EXCERPTED TEXT:
Chaotic, as it turns out. The Bible was translated into local
languages; was this an educational boon or the work of the devil?
Erotic novels appeared, prompting the same set of questions. Copies of
Aristotle and Galen circulated widely, but direct encounter with the
relevant texts revealed that the two sources clashed, tarnishing faith
in the Ancients. As novelty spread, old institutions seemed exhausted
while new ones seemed untrustworthy; as a result, people almost
literally didn’t know what to think. If you can’t trust Aristotle, who
can you trust?

During the wrenching transition to print, experiments were only
revealed in retrospect to be turning points. Aldus Manutius, the
Venetian printer and publisher, invented the smaller octavo volume
along with italic type. What seemed like a minor change — take a book
and shrink it — was in retrospect a key innovation in the
democratization of the printed word. As books became cheaper, more
portable, and therefore more desirable, they expanded the market for
all publishers, heightening the value of literacy still further.

That is what real revolutions are like. The old stuff gets broken
faster than the new stuff is put in its place. The importance of any
given experiment isn’t apparent at the moment it appears; big changes
stall, small changes spread. Even the revolutionaries can’t predict
what will happen. Agreements on all sides that core institutions must
be protected are rendered meaningless by the very people doing the
agreeing. (Luther and the Church both insisted, for years, that
whatever else happened, no one was talking about a schism.) Ancient
social bargains, once disrupted, can neither be mended nor quickly
replaced, since any such bargain takes decades to solidify.

And so it is today. When someone demands to know how we are going to
replace newspapers, they are really demanding to be told that we are
not living through a revolution. They are demanding to be told that
old systems won’t break before new systems are in place. They are
demanding to be told that ancient social bargains aren’t in peril,
that core institutions will be spared, that new methods of spreading
information will improve previous practice rather than upending it.
They are demanding to be lied to.

There are fewer and fewer people who can convincingly tell such a lie.

* * *

If you want to know why newspapers are in such trouble, the most
salient fact is this: Printing presses are terrifically expensive to
set up and to run. This bit of economics, normal since Gutenberg,
limits competition while creating positive returns to scale for the
press owner, a happy pair of economic effects that feed on each other.
In a notional town with two perfectly balanced newspapers, one paper
would eventually generate some small advantage — a breaking story, a
key interview — at which point both advertisers and readers would come
to prefer it, however slightly. That paper would in turn find it
easier to capture the next dollar of advertising, at lower expense,
than the competition. This would increase its dominance, which would
further deepen those preferences, repeat chorus. The end result is
either geographic or demographic segmentation among papers, or one
paper holding a monopoly on the local mainstream audience.

For a long time, longer than anyone in the newspaper business has been
alive in fact, print journalism has been intertwined with these
economics. The expense of printing created an environment where
Wal-Mart was willing to subsidize the Baghdad bureau. This wasn’t
because of any deep link between advertising and reporting, nor was it
about any real desire on the part of Wal-Mart to have their marketing
budget go to international correspondents. It was just an accident.

INFORMATION:

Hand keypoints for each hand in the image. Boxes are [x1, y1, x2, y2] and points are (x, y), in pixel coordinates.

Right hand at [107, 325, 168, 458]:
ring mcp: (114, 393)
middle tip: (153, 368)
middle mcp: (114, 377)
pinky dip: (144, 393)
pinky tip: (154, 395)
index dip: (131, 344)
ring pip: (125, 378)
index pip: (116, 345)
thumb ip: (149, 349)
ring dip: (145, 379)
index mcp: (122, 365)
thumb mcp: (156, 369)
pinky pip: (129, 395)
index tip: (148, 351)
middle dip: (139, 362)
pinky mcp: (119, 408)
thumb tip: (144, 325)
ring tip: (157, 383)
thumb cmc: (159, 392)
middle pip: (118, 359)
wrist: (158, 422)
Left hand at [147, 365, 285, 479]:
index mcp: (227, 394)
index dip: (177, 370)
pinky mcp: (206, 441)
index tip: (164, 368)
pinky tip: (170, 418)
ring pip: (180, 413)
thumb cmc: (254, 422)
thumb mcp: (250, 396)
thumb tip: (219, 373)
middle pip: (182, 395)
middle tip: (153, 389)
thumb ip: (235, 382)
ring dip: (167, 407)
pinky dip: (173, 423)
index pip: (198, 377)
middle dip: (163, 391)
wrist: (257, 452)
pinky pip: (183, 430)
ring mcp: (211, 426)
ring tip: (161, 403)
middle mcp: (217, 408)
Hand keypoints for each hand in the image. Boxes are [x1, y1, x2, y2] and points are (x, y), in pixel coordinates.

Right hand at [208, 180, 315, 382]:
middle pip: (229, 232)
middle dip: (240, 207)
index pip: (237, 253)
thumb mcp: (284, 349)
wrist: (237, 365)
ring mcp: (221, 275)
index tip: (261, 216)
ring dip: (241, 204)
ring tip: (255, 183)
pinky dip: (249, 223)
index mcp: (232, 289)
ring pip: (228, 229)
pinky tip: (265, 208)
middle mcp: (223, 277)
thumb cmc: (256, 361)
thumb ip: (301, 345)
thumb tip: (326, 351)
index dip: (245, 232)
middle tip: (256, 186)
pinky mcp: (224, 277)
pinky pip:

WHAT NEEDS TO BE DONE: Pick up the piece about newspapers and the printing press after its last sentence and keep it going.

OUTPUT:
Advertisers had little choice other than to have their money used that
way, since they didn’t really have any other vehicle for display ads.

The old difficulties and costs of printing forced everyone doing it
into a similar set of organizational models; it was this similarity
that made us regard Daily Racing Form and L’Osservatore Romano as
being in the same business. That the relationship between advertisers,
publishers, and journalists has been ratified by a century of cultural
practice doesn’t make it any less accidental.

The competition-deflecting effects of printing cost got destroyed by
the internet, where everyone pays for the infrastructure, and then
everyone gets to use it. And when Wal-Mart, and the local Maytag
dealer, and the law firm hiring a secretary, and that kid down the
block selling his bike, were all able to use that infrastructure to
get out of their old relationship with the publisher, they did. They’d
never really signed up to fund the Baghdad bureau anyway.

* * *

Print media does much of society’s heavy journalistic lifting, from
flooding the zone — covering every angle of a huge story — to the
daily grind of attending the City Council meeting, just in case. This
coverage creates benefits even for people who aren’t newspaper
readers, because the work of print journalists is used by everyone
from politicians to district attorneys to talk radio hosts to
bloggers. The newspaper people often note that newspapers benefit
society as a whole. This is true, but irrelevant to the problem at
hand; “You’re gonna miss us when we’re gone!” has never been much of a
business model. So who covers all that news if some significant
fraction of the currently employed newspaper people lose their jobs?

I don’t know. Nobody knows. We’re collectively living through 1500,
when it’s easier to see what’s broken than what will replace it. The
internet turns 40 this fall. Access by the general public is less than
half that age. Web use, as a normal part of life for a majority of the
developed world, is less than half that age. We just got here. Even
the revolutionaries can’t predict what will happen.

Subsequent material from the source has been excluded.